(Quoted passage begins)

I urge you to undertake a personal journey of self-exploration through these assignments. Practice the art of non-judgement. Allow yourself to be vulnerable and honest WHILE remaining kind, loving, and gentle. AND, only take yourself as far as you feel comfortable and safe. If you find yourself in need of support through this process, feel free to reach out to me or the group as a whole — or if you have a therapist or other mentor, consider engaging them while you do these assignments.

Learning Objectives

  1. Describe scope of practice law and how it affects your EAL practice.
  2. Define your profession and how equines are included in that profession, and discuss your growing edges.
  3. Evaluate your skills and design a professional and personal development plan.


Learning Module One: ALL ABOUT SELF
Date Assignments Due
7/1-7/24 Biases and Beliefs Self-Assessment For your eyes only
7/1-7/24 Who Am I As A Provider? DUE to Leif 7/24
7/1-7/24  Personal S.W.O.T Turn into Leif if you want feedback by 7/24
7/1-7/24 Business & Professional Self-Assessments For your eyes only
7/1-7/24 Professional & Personal Development Plan DUE to Leif 7/24
7/1-7/28 Brief reflection from recommended reading and hands-on activity POSTED TO FB GROUP by 7/28
7/24-7/28 Leif reviews assignments and communicates individually with students.
7/29-8/5 Once assignments have been approved, students post their assignments for group comment and discussion during video conference call. NEED TO SET DATE/TIME FOR CALL


Many of these assignments are for your eyes only. They are designed to stimulate thought and reflection which can be applied to many other areas of this class and to your personal and professional life.

(Quoted passage ends)
(Dataset extract begins)

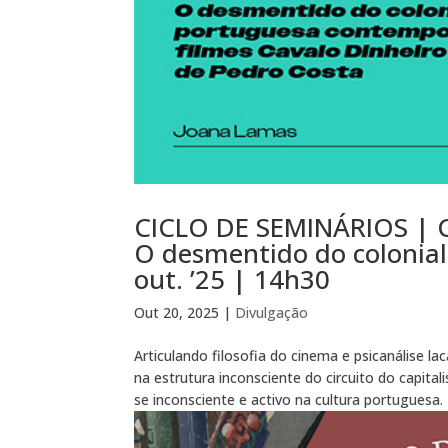
CICLO DE SEMINÁRIOS | Ci
O desmentido do colonial
out. ’25 | 14h30
Out 20, 2025
|
Divulgação
Articulando filosofia do cinema e psicanálise l
na estrutura inconsciente do circuito do capit
se inconsciente e activo na cultura portuguesa.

(Dataset extract ends)

Required work:
- 1) Duplicate the part of the course overview that begins at the words "Learning Objectives" and stop after "your growing edges.".
- 2) Answer these questions about the course overview:
(a) Which assignment goes to the FB group, and by what date?
(b) During what dates does Leif review the assignments?
(c) What is the third learning objective?
- 3) Resume the course overview after its final sentence.
You will not need the lines to do any of the tasks.

Expected responses:
- 1)
Learning Objectives

  1. Describe scope of practice law and how it affects your EAL practice.
  2. Define your profession and how equines are included in that profession, and discuss your growing edges.

- 2)
(a) The brief reflection from recommended reading and hands-on activity, by 7/28.
(b) From 7/24 to 7/28.
(c) Evaluate your skills and design a professional and personal development plan.

- 3)
How you move through these assignments is up to you. There are some deadlines you will need to meet, but how you accomplish each of these tasks is based upon personal preference and your own schedule.

One note about the self-assessment tools – I wrote them for The Equine-Assisted Therapy Workbook, so they are worded for healthcare professionals. BUT they are totally adaptable and applicable for EAL.

Personal S.W.O.T Analysis

Here’s a shout out to Andrew, who took the initiative to do his own S.W.O.T as a part of developing his learning goals. I thought it was SUCH a great idea I decided to embed it into the class! Thank you Andrew!

So, after watching this educational video, create your own personal S.W.O.T!

Recommended Reading

Recommended Hands-On Activity

Practice the Pause

Life can seen overwhelming and chaotic at times, especially when we rush from one thing to the next with little opportunity to ground, center, and engage in self-reflection.

Each moment between different activities or states of being is a transition point – a touchstone that can be used to slow the body and the mind, take a personal inventory, and gather the resources needed for whatever is coming next.

If we do this more frequently throughout our days, life slows down, and we realize we have the TIME and INFORMATION needed to make different decisions. So, this month, I invite you to practice the pause by developing a 5-25 minute grounding, centering, and breathing activity that you can can adapt for use in a variety of circumstances.

  • Practice the Pause in a 5 minute version before going to work, before going into a stressful meeting, before addressing your children, partner, co-workers, or before coming home and before going to bed. Allow your mind and body to soften and relax. Listen to what is coming up. Quiet your being. Become focused and still. Let go of stress. Speak with an assured kindness.
  • Practice the Pause in a 10-20 minute version prior to engaging with your horse. Check in with yourself, check in with your horse. Observe. Quiet your mind and your body. Breathe. Do this outside of your horse’s living area. Only enter when you have found a place of calm and presence.
  • Use a different variety of the Pause to reflect upon the outcome of your stressful meeting or interaction with family, friends, coworkers, or your animals, calm your nervous system, find your center. Re-evaluate the situation and how you might best respond.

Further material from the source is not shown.